▸ **What needs to be done**
Render the text lines of the rows below as a JSON list of strings, one string per line, omitting blank lines and the pictures.
=-=-=
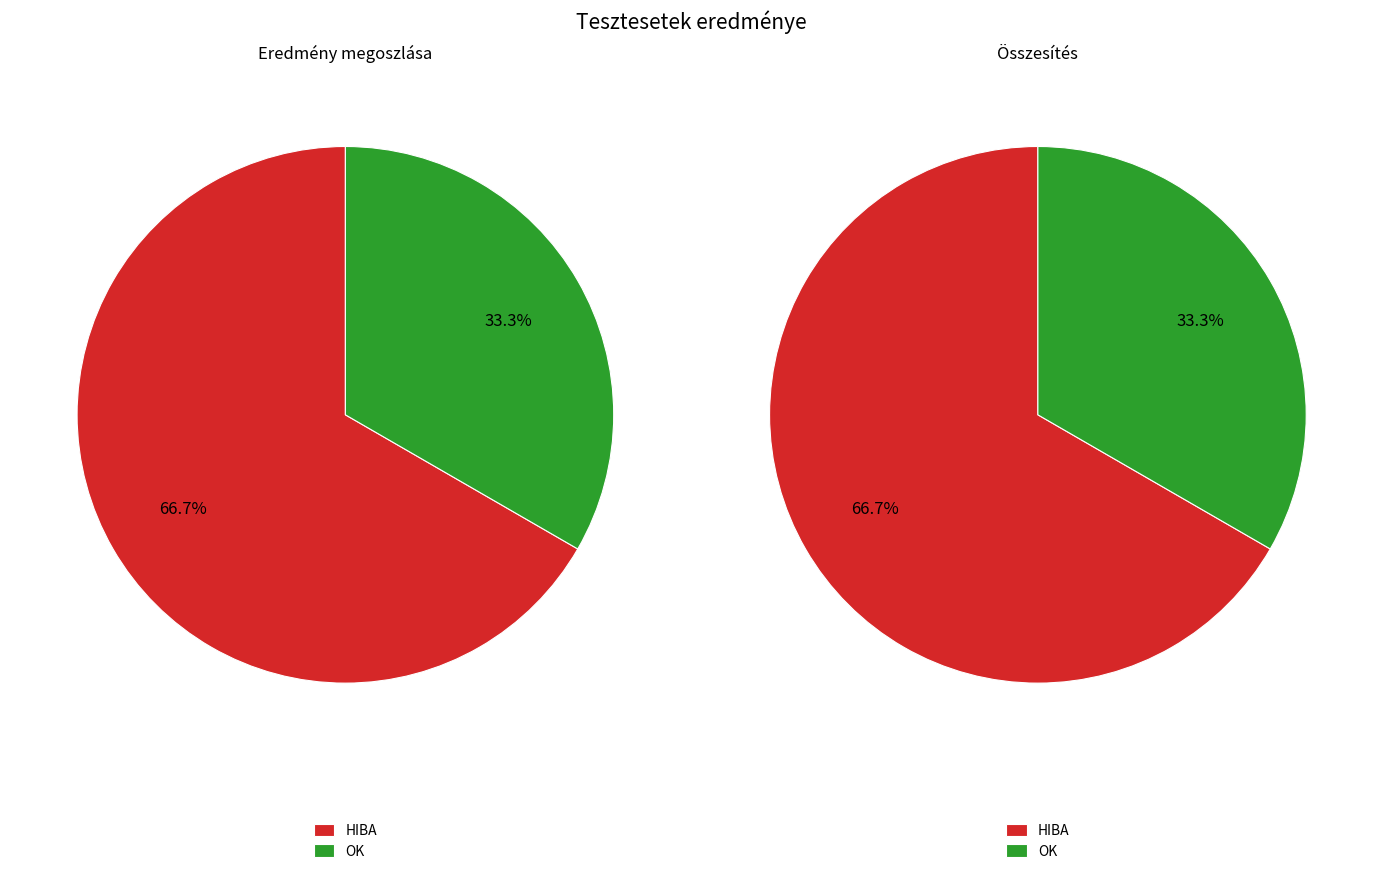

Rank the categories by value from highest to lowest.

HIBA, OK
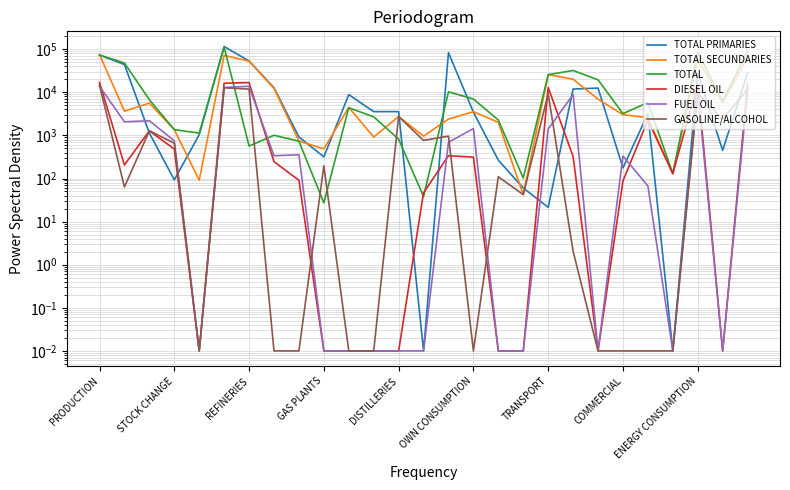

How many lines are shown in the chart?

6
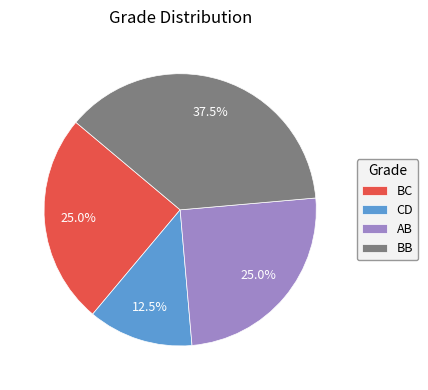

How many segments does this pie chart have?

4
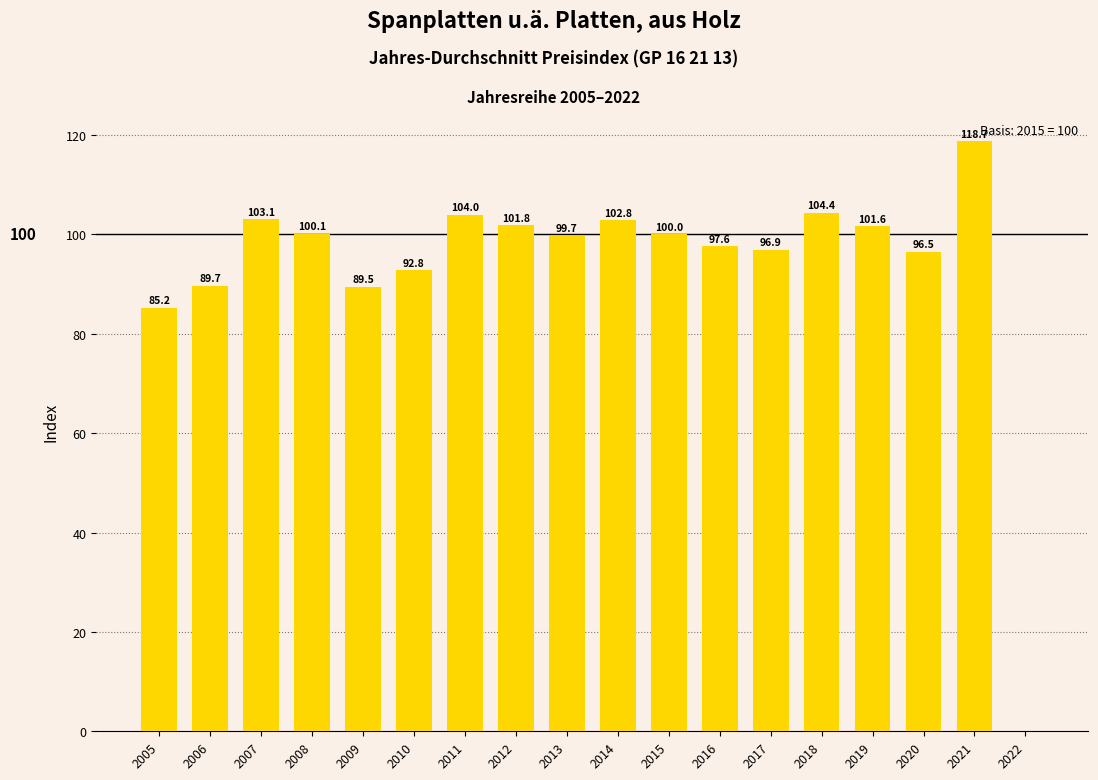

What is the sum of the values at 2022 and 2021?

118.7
=-=-=
▸ **Your solution**
[
  "Rank the categories by value from highest to lowest.",
  "HIBA, OK",
  "How many lines are shown in the chart?",
  "6",
  "How many segments does this pie chart have?",
  "4",
  "What is the sum of the values at 2022 and 2021?",
  "118.7"
]